Работа на заводе в Гудове ему не нравилась. Возможно, потому, что была однообразной, не требовала выдумки. Катай и катай бревна. Одно распилят — подавай второе. «Ради чего я в школе столько лет учился? Чтоб колоды катать?» — размышлял иной раз по дороге из Гудова или в Гудов. Но… Ничего другого ему не оставалось, кроме как катать и катать бревна. Потому что бить лынды, просто так, бесцельно слоняться по улице, лодырничать… Нет, ни отец, ни Иван этого не позволили бы!

Кузя, Игорь и Эдик не забывали Костика. И в обед, и вечером подходили, доставали из кармана карты:

— Ну как, сыграем сегодня?

Костик глядел в землю, ничего не отвечал. Хотелось, ох как хотелось ему сыграть хоть раз, еще хоть разок в очко. И не просто сыграть, а выиграть, чтобы не они, сброды, над ним смеялись, а он, Костик, над ними. Однако в карманах у него гулял ветер, не было ни копейки, а просить у отца… Нет, не станет он больше просить денег у отца. И так еще легко отделался, когда речь зашла о тех, что на шапку давал, а он проиграл.

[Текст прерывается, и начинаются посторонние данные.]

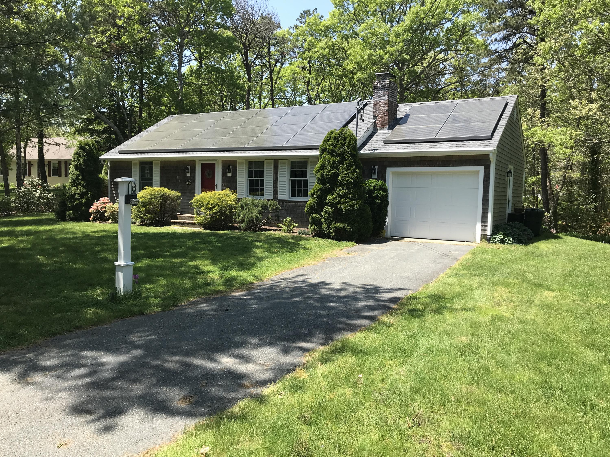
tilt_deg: -3.0
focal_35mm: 28
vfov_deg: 49.7
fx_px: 493
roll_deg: -1.8
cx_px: 305
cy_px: 228
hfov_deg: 63.4
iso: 20
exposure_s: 1/958
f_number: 1.8
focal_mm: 3.99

Сказал, что потерял, и отец поверил. А может, сделал вид, будто поверил…

— Бояка! — дразнили и вместе с тем подзадоривали Костика новые друзья. — Трус!

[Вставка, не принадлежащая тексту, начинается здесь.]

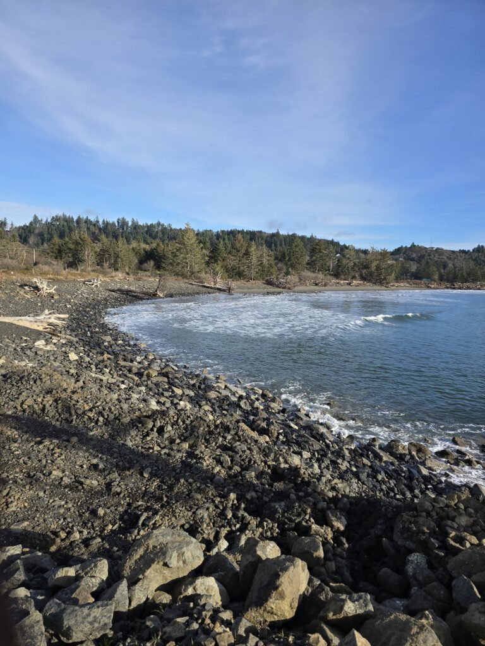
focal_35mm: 23
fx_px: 430
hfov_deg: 58.9
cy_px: 323
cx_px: 242
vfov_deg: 73.9
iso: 12
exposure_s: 1/671
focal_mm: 6.3
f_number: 1.7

«Погодите, я покажу вам кто я!» — грозился мысленно Костик.

А односельчанин Савка Лапоть, тоже работавший на пилораме, однажды разозлился.

— Кыш отсюда, обормоты! — прикрикнул на приставал. — Прилипли уже! Хлопец, может, человеком хочет стать, а вы… куда его тянете? В яму?!

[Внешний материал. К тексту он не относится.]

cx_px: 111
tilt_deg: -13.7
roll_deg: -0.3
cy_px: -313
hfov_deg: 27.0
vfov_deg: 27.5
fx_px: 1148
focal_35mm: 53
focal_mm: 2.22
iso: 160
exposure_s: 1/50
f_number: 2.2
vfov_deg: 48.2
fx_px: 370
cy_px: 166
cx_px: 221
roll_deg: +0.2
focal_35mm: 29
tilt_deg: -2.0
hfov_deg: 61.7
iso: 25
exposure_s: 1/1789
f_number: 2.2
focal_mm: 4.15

Записок Тасе Костик больше не писал. И у окна уже не стоял по утрам, чтоб увидеть, как она будет в школу идти: начались экзамены и Тася ходила в школу не каждый день. И Костику надо было завтракать и торопиться в Гудов, чтобы не опоздать, вовремя заступить на смену. Да и как-то не по себе, горько было на душе после всего, что произошло.

«Дурень, оболтус я, — корил себя Костик. — Не умею даже с девушкой поговорить…»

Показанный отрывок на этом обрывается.